Provided information: Begin

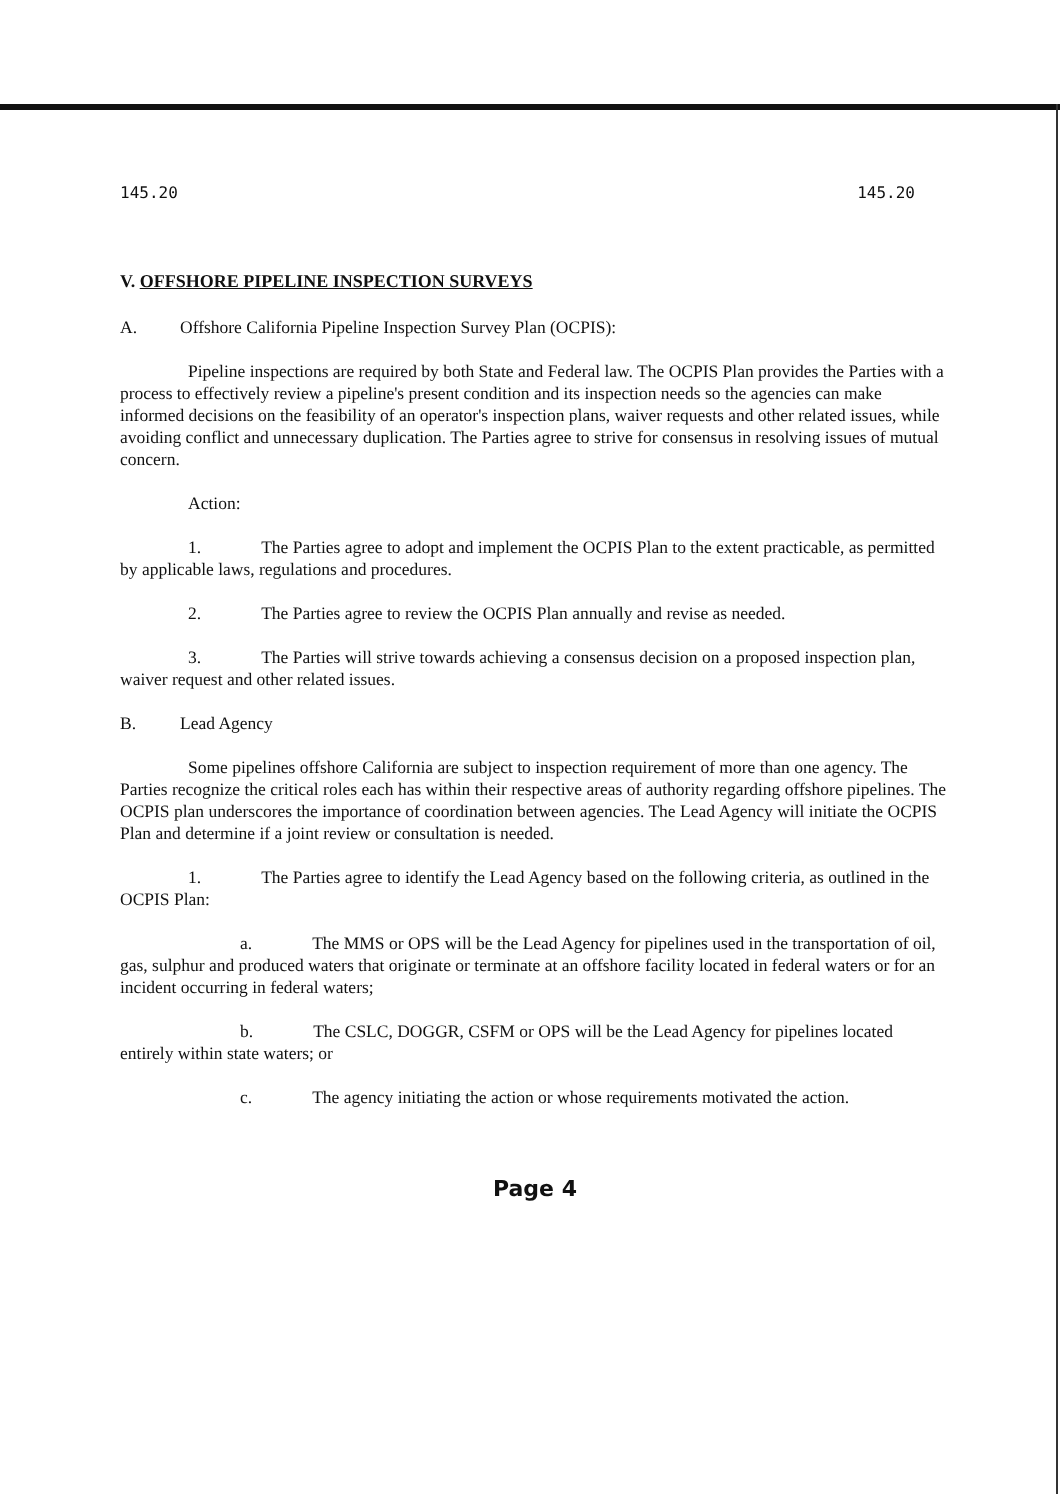145.20 145.20
V. OFFSHORE PIPELINE INSPECTION SURVEYS
A. Offshore California Pipeline Inspection Survey Plan (OCPIS):
Pipeline inspections are required by both State and Federal law. The OCPIS Plan provides the Parties with a process to effectively review a pipeline's present condition and its inspection needs so the agencies can make informed decisions on the feasibility of an operator's inspection plans, waiver requests and other related issues, while avoiding conflict and unnecessary duplication. The Parties agree to strive for consensus in resolving issues of mutual concern.
Action:
1. The Parties agree to adopt and implement the OCPIS Plan to the extent practicable, as permitted by applicable laws, regulations and procedures.
2. The Parties agree to review the OCPIS Plan annually and revise as needed.
3. The Parties will strive towards achieving a consensus decision on a proposed inspection plan, waiver request and other related issues.
B. Lead Agency
Some pipelines offshore California are subject to inspection requirement of more than one agency. The Parties recognize the critical roles each has within their respective areas of authority regarding offshore pipelines. The OCPIS plan underscores the importance of coordination between agencies. The Lead Agency will initiate the OCPIS Plan and determine if a joint review or consultation is needed.
1. The Parties agree to identify the Lead Agency based on the following criteria, as outlined in the OCPIS Plan:
a. The MMS or OPS will be the Lead Agency for pipelines used in the transportation of oil, gas, sulphur and produced waters that originate or terminate at an offshore facility located in federal waters or for an incident occurring in federal waters;
b. The CSLC, DOGGR, CSFM or OPS will be the Lead Agency for pipelines located entirely within state waters; or
c. The agency initiating the action or whose requirements motivated the action.
Page 4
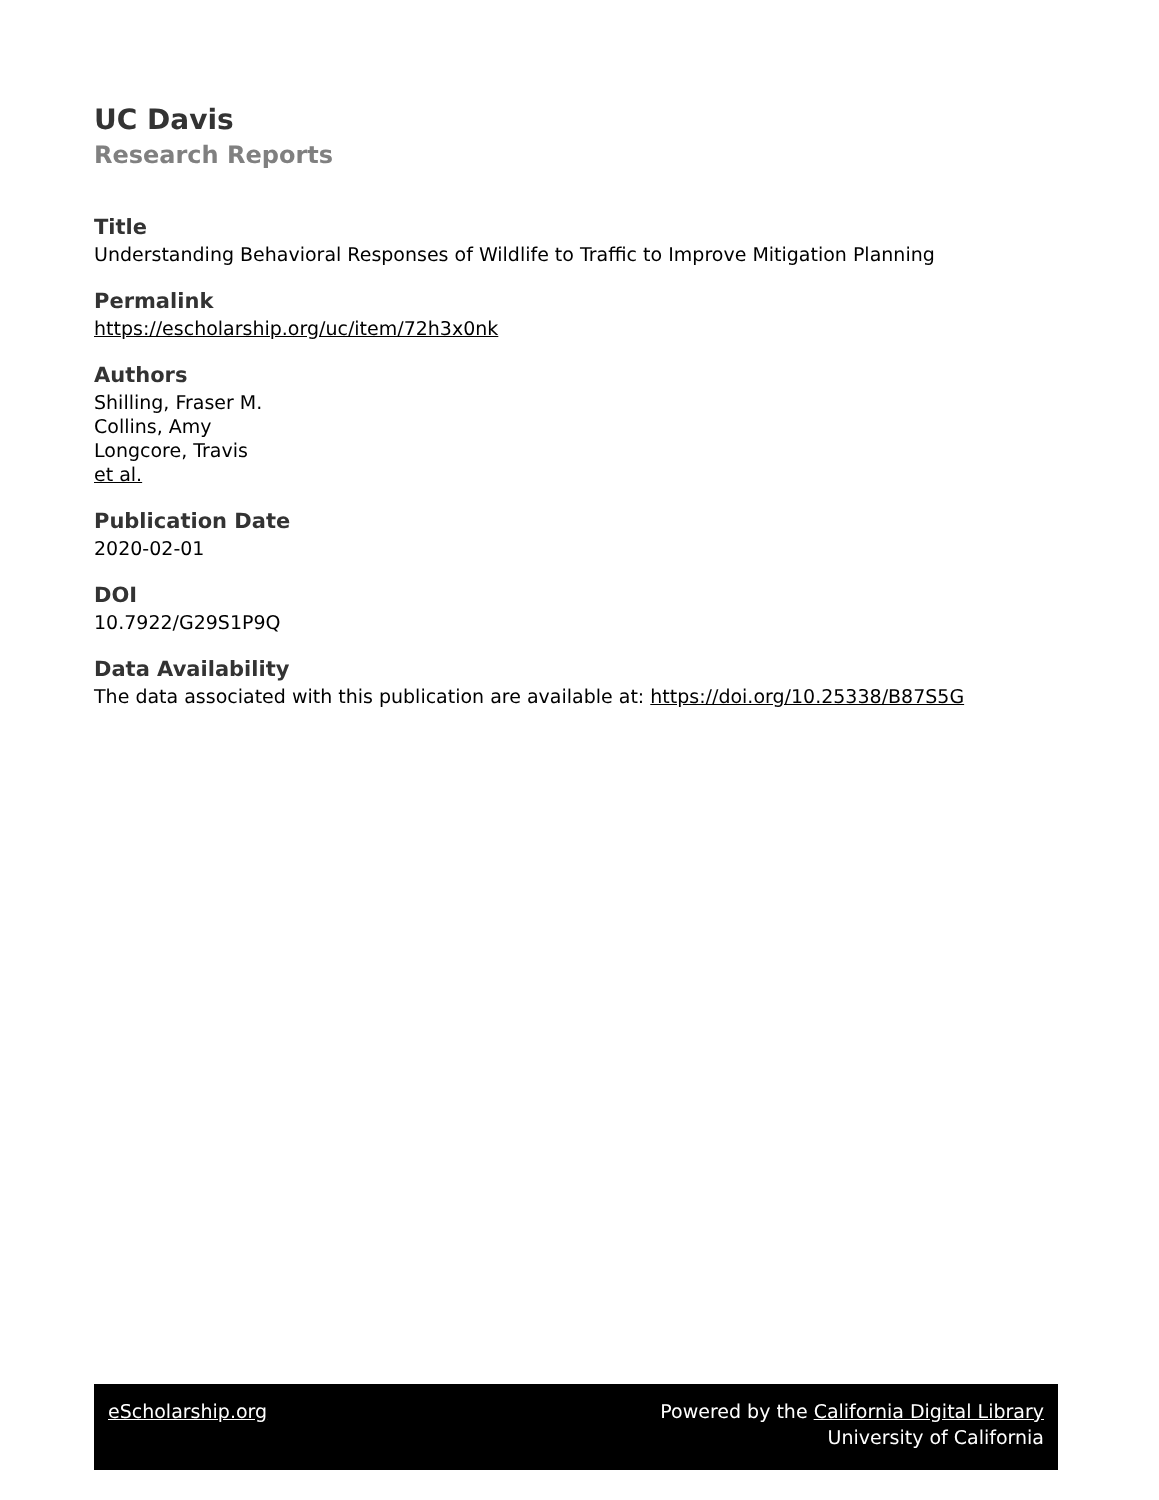UC Davis
Research Reports
Title
Understanding Behavioral Responses of Wildlife to Traffic to Improve Mitigation Planning
Permalink
https://escholarship.org/uc/item/72h3x0nk
Authors
Shilling, Fraser M.
Collins, Amy
Longcore, Travis
et al.
Publication Date
2020-02-01
DOI
10.7922/G29S1P9Q
Data Availability
The data associated with this publication are available at: https://doi.org/10.25338/B87S5G
eScholarship.org Powered by the California Digital Library
University of California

Provided information: End

Copy the records word for word, leaving no picture in the copy.

# Response to this exercise:
145.20 145.20
V. OFFSHORE PIPELINE INSPECTION SURVEYS
A. Offshore California Pipeline Inspection Survey Plan (OCPIS):
Pipeline inspections are required by both State and Federal law. The OCPIS Plan provides the Parties with a process to effectively review a pipeline's present condition and its inspection needs so the agencies can make informed decisions on the feasibility of an operator's inspection plans, waiver requests and other related issues, while avoiding conflict and unnecessary duplication. The Parties agree to strive for consensus in resolving issues of mutual concern.
Action:
1. The Parties agree to adopt and implement the OCPIS Plan to the extent practicable, as permitted by applicable laws, regulations and procedures.
2. The Parties agree to review the OCPIS Plan annually and revise as needed.
3. The Parties will strive towards achieving a consensus decision on a proposed inspection plan, waiver request and other related issues.
B. Lead Agency
Some pipelines offshore California are subject to inspection requirement of more than one agency. The Parties recognize the critical roles each has within their respective areas of authority regarding offshore pipelines. The OCPIS plan underscores the importance of coordination between agencies. The Lead Agency will initiate the OCPIS Plan and determine if a joint review or consultation is needed.
1. The Parties agree to identify the Lead Agency based on the following criteria, as outlined in the OCPIS Plan:
a. The MMS or OPS will be the Lead Agency for pipelines used in the transportation of oil, gas, sulphur and produced waters that originate or terminate at an offshore facility located in federal waters or for an incident occurring in federal waters;
b. The CSLC, DOGGR, CSFM or OPS will be the Lead Agency for pipelines located entirely within state waters; or
c. The agency initiating the action or whose requirements motivated the action.
Page 4
UC Davis
Research Reports
Title
Understanding Behavioral Responses of Wildlife to Traffic to Improve Mitigation Planning
Permalink
https://escholarship.org/uc/item/72h3x0nk
Authors
Shilling, Fraser M.
Collins, Amy
Longcore, Travis
et al.
Publication Date
2020-02-01
DOI
10.7922/G29S1P9Q
Data Availability
The data associated with this publication are available at: https://doi.org/10.25338/B87S5G
eScholarship.org Powered by the California Digital Library
University of California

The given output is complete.